In particular, thiamine should be given before administration of IV fluids containing glucose, as the IV administration of glucose may precipitate acute thiamine deficiency. Several articles describe the use of various other agents medicine da delirium tremens managing AWD, including carbamazepine, 61 dexamethasone, 62 physostigmine, 63 5-hydroxytrytophan, 64 and bromperidol. In addition, although studies of other agents medicine da delirium tremens agents, clonidine, etc in managing alcohol withdrawal without delirium have been published, no evidence regarding their effectiveness in AWD has been identified.
No controlled studies of nonpharmacologic interventions were identified in the literature search. However, the literature includes recommendations from clinical experts on general management of AWD. A comprehensive history, physical examination, and thorough diagnostic evaluation are always recommended in view of the known morbidity and mortality of AWD and the frequent occurrence of associated medical illnesses.
Lumbar punctures have been recommended in febrile patients when there are no contraindications. The initial therapeutic goal in patients with AWD is control of agitation, the symptom that should trigger use of the medication regimens described in this guideline. Rapid and adequate control of agitation reduces the incidence of clinically important adverse events.

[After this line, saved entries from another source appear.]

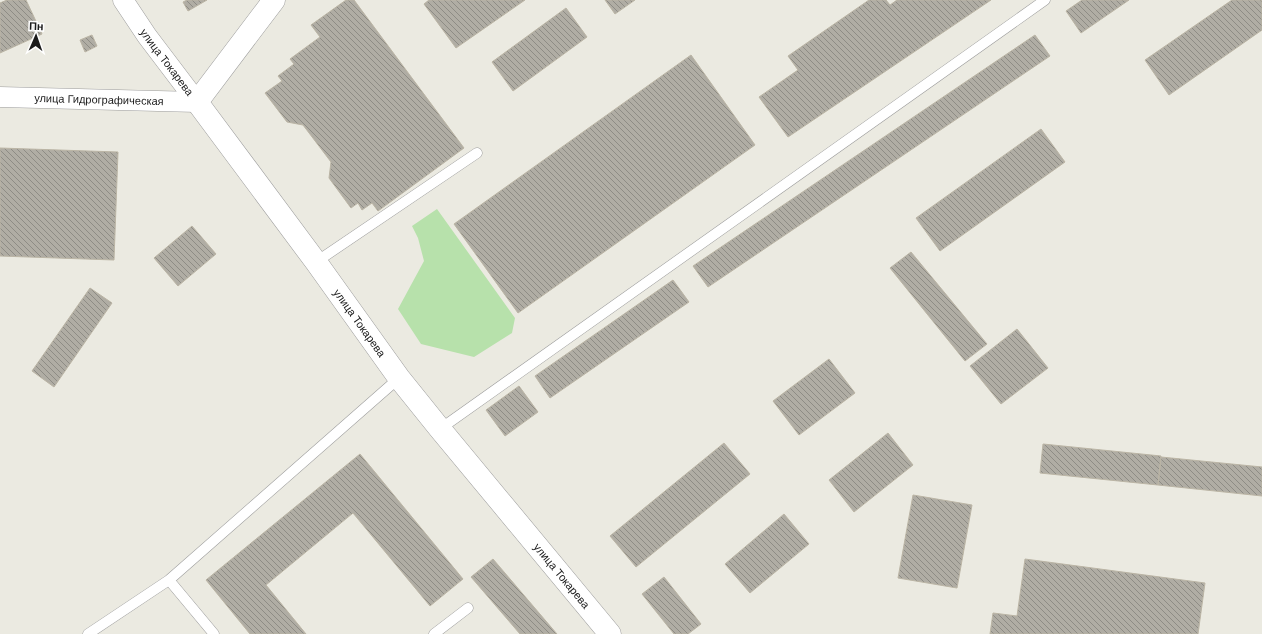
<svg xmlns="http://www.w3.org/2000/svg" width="1262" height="634" font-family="'DM Sans',sans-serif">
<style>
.grass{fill:#b7e1ab}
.building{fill:url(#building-back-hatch);stroke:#bbb5a5}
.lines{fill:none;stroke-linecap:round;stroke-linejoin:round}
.service-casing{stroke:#9c9c9c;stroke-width:11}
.minor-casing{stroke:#9c9c9c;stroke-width:21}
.tertiary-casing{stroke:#9c9c9c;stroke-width:23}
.service{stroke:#fff;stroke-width:10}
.minor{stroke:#fff;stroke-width:20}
.tertiary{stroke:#fff;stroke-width:22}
.labels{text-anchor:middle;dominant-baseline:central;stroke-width:3;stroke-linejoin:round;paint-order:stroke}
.street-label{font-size:11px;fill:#1b1b1b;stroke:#fff}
</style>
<defs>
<pattern id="building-back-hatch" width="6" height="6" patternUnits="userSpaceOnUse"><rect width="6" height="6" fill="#b0ada4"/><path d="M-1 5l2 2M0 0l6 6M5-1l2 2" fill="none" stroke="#8e8c85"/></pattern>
</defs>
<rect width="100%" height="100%" fill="#ebeae1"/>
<path class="grass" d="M 437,209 L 515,318 L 512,333 L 474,357 L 421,344 L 398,309 L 424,261 L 418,238 L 412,226 Z"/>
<path class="building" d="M 7,0 L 26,0 L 42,34 L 0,53 L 0,3 Z
M 187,0 L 207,0 L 188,11 L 183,2 Z
M 346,0 L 354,0 L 464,148 L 378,211 L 372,203 L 362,210 L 358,203 L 351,208 L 329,178 L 331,162 L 303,125 L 287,122 L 265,93 L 282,81 L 278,76 L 294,64 L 290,59 L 320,37 L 311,25 Z
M 429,0 L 525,0 L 456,48 L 424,4 Z
M 605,0 L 635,0 L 615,14 Z
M 869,0 L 886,0 L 890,5 L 897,0 L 991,0 L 788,137 L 759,97 L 798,70 L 788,56 Z
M 1082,0 L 1129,0 L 1081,33 L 1066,11 Z
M 1232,0 L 1262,0 L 1262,30 L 1169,95 L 1145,60 Z
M 566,8 L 587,37 L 513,91 L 492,62 Z
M 92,35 L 97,46 L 85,52 L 80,40 Z
M 1035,35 L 1050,56 L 708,287 L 693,266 Z
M 691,55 L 755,145 L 518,313 L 454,224 Z
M 1041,129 L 1065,162 L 940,251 L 916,218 Z
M 0,148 L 118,152 L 114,260 L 0,256 Z
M 192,226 L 216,254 L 178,286 L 154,258 Z
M 911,252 L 987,344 L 965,361 L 890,268 Z
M 673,280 L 689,302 L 550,398 L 535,376 Z
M 90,288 L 112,303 L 54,387 L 32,371 Z
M 1017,329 L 1048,368 L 1001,404 L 970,366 Z
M 829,359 L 855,393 L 799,435 L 773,401 Z
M 519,386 L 538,412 L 505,436 L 486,410 Z
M 888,433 L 913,465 L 854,512 L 829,480 Z
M 724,443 L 750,474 L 636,567 L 610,536 Z
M 1043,444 L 1161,456 L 1158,485 L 1040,473 Z
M 360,454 L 463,579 L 430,606 L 353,513 L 266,585 L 306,634 L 250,634 L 206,580 Z
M 1161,457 L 1262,467 L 1262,496 L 1158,485 Z
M 913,495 L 972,505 L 957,588 L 898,578 Z
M 784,514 L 809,544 L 750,593 L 725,564 Z
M 493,559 L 557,634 L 520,634 L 471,577 Z
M 1025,559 L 1205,583 L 1198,634 L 990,634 L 993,613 L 1017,616 Z
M 664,577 L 701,624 L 688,634 L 674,634 L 642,594 Z"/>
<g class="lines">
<g class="service-casing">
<path id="service" d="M 316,262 L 477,153
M 440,429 L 1045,0
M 169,580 L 214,634
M 88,634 L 169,580 L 399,378
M 434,634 L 468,608"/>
</g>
<g class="minor-casing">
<g id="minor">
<path id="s1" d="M 123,0 L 147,36 L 197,102"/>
<path id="s2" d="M 0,97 L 197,102"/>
</g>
</g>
<g class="tertiary-casing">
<g id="tertiary">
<path id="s3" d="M 274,0 L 197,102 L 316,262 L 399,378 L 440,429 L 610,634"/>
</g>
</g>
<use href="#service" class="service"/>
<use href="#minor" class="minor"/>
<use href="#tertiary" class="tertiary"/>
</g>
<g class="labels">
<g class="street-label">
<text stroke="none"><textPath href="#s1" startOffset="76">улица Токарева</textPath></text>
<text stroke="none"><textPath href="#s2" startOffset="99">улица Гидрографическая</textPath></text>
<text stroke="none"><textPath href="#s3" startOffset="402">улица Токарева</textPath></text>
<text stroke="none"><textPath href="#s3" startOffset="726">улица Токарева</textPath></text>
</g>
</g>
<g transform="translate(36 36) rotate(2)" stroke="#ffffff" stroke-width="3" paint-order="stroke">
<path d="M0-3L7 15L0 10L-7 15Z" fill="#1b1b1b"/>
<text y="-6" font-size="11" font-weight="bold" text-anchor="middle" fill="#1b1b1b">Пн</text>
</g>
</svg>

Sedative-hypnotic drugs are recommended as the primary agents for managing AWD grade A recommendation. These drugs reduce mortality, reduce the duration of symptoms, and are associated with fewer complications compared with neuroleptic agents in controlled trials. Current evidence does not clearly indicate that a specific sedative-hypnotic agent is superior to others or that switching from one to another is helpful. Examples of commonly used regimens are shown in the Box.